QF-Pro® uses specific antibodies for the recognition of tumor markers such as PD-1 and PD-L1. When these antibodies are attached to their target protein and these proteins are interacting (distance <10nm), the chromophores included in the QF-Pro® antibodies interact resulting in a visible signal. In contrast, when these two proteins are not interacting, and thereby they are not close, the chromophores of the antibodies cannot interact and there is no visible signal. By quantifying the visible signals, we can establish the activation status of the immune checkpoint.
QF-Pro® is not only useful in cancer diagnosis. It can also help to detect protein-protein interactions in many other diseases.
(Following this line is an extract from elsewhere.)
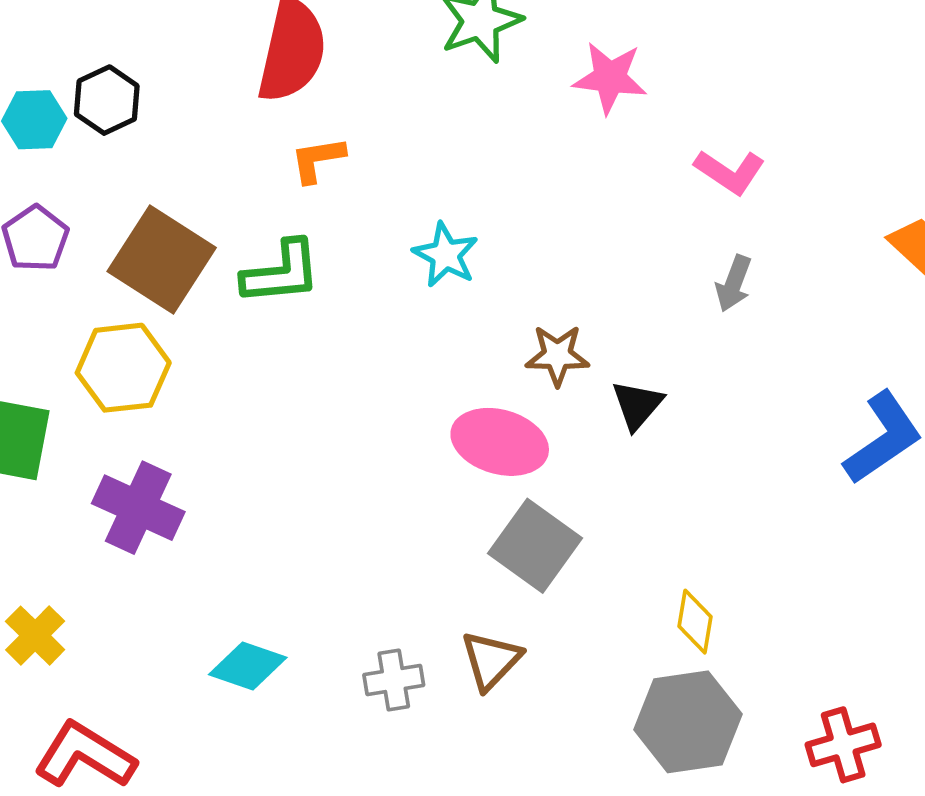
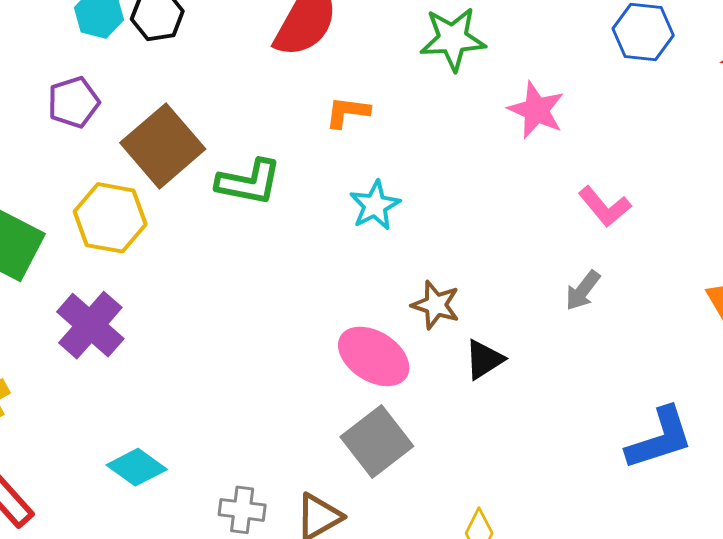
orange L-shape: (318, 160) -> (348, 112), moved

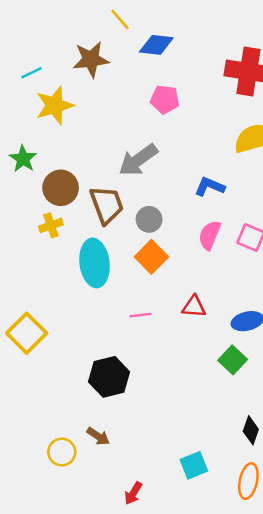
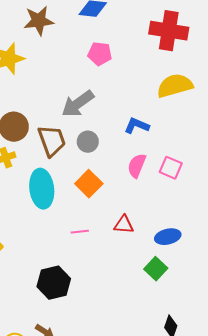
gray circle: (149, 219) -> (88, 142), moved

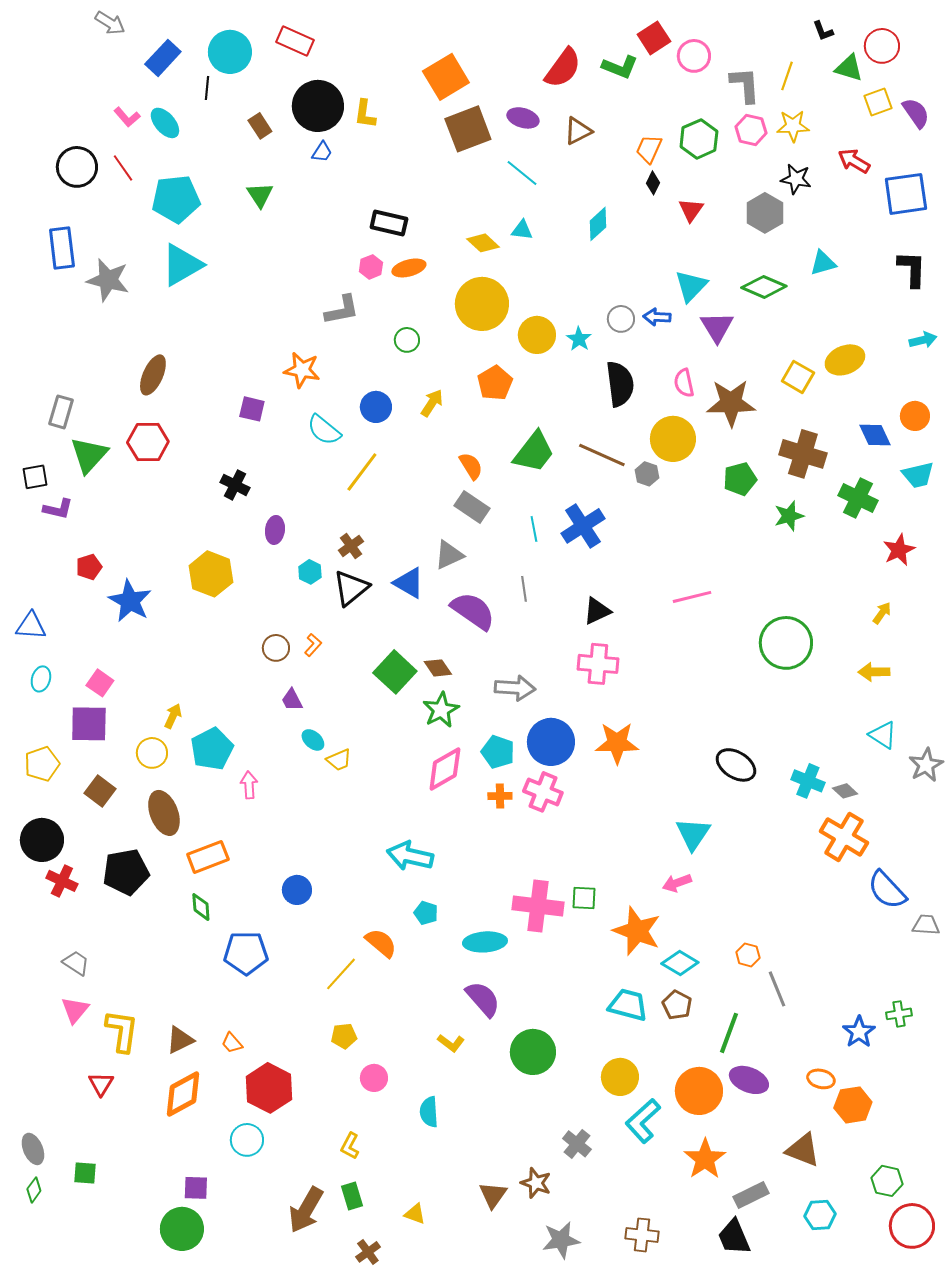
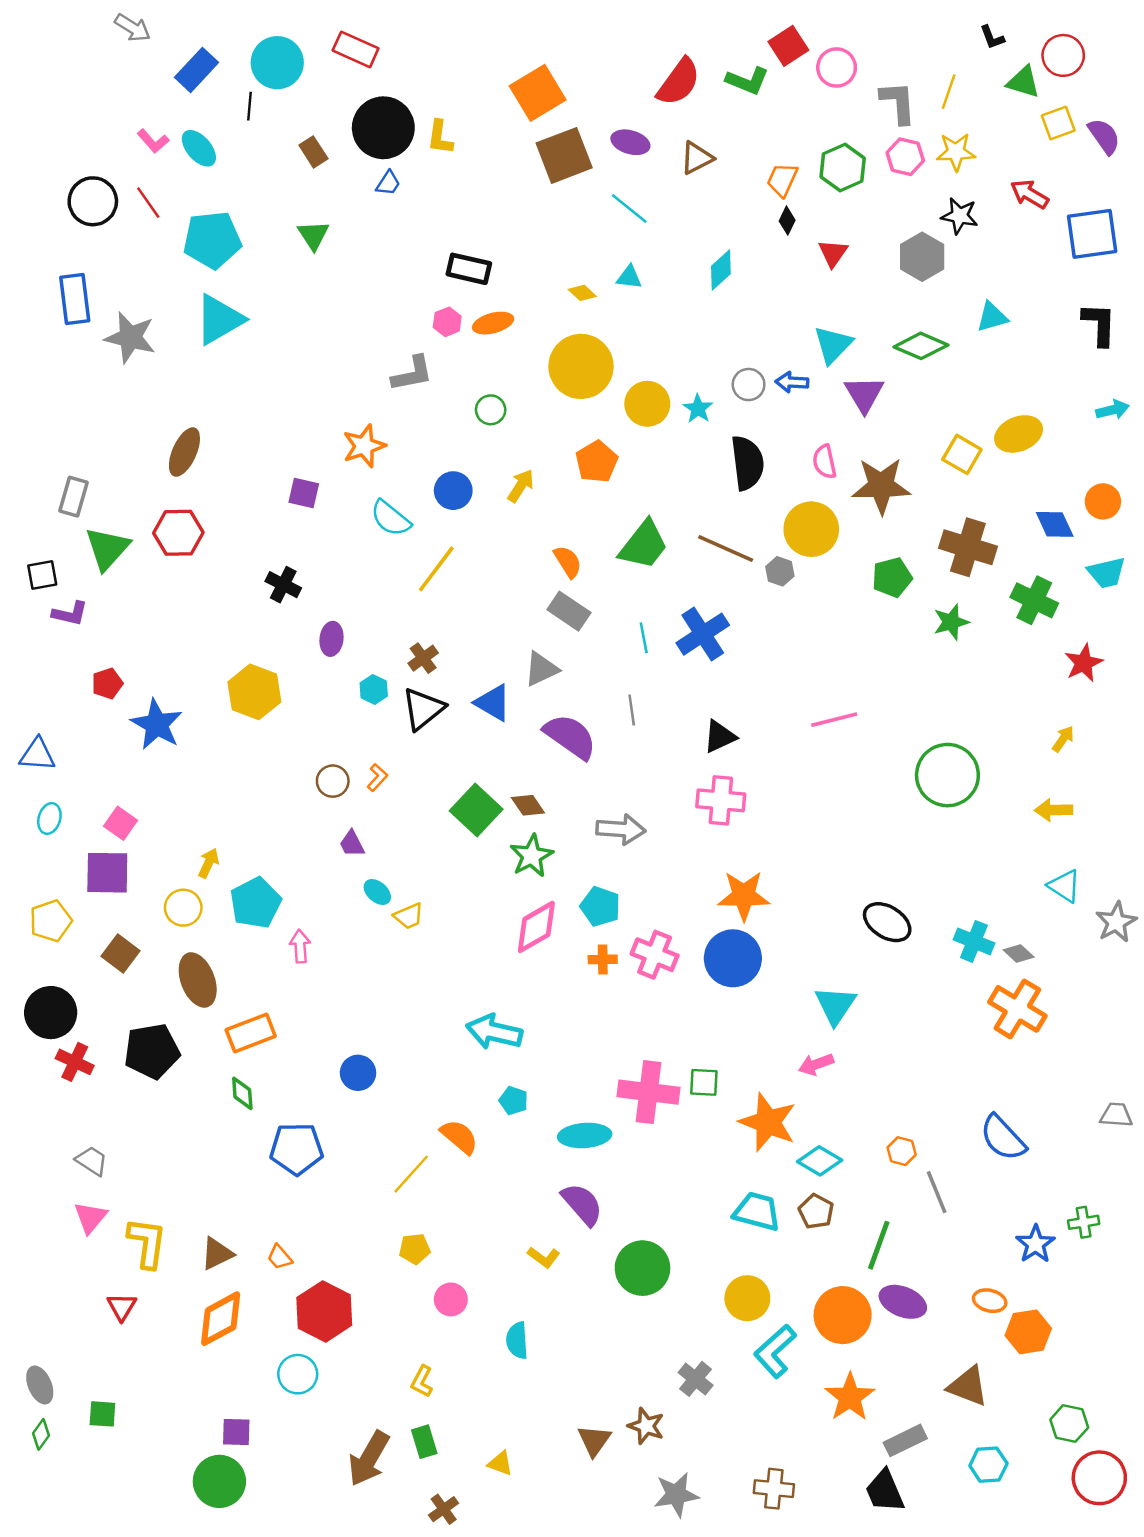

The protein-protein interaction as a measure to help in tumor diagnosis and treatment has previously been suggested and motivated the development of other diagnosis platforms. However, these technologies have only been able to detect close proximity between two proteins rather than direct interaction. QF-Pro® is the first reliable diagnosis method able to address the activation status of tumor markers.
1. Aslam B, Basit M, Nisar MA, Khurshid M, Rasool MH. Proteomics: Technologies and Their Applications. J Chromatogr Sci. 2017 Feb;55(2):182-196.
2. Wilkins MR, Pasquali C, Appel RD, Ou K, Golaz O, Sanchez JC, Yan JX, Gooley AA, Hughes G, Humphery-Smith I, Williams KL, Hochstrasser DF. From proteins to proteomes: large scale protein identification by two-dimensional electrophoresis and amino acid analysis. Biotechnology (N Y). 1996 Jan;14(1):61-5.
3 Wilkins MR, Sanchez JC, Gooley AA, Appel RD, Humphery-Smith I, Hochstrasser DF, Williams KL. Progress with proteome projects: why all proteins expressed by a genome should be identified and how to do it. Biotechnol Genet Eng Rev. 1996;13:19-50.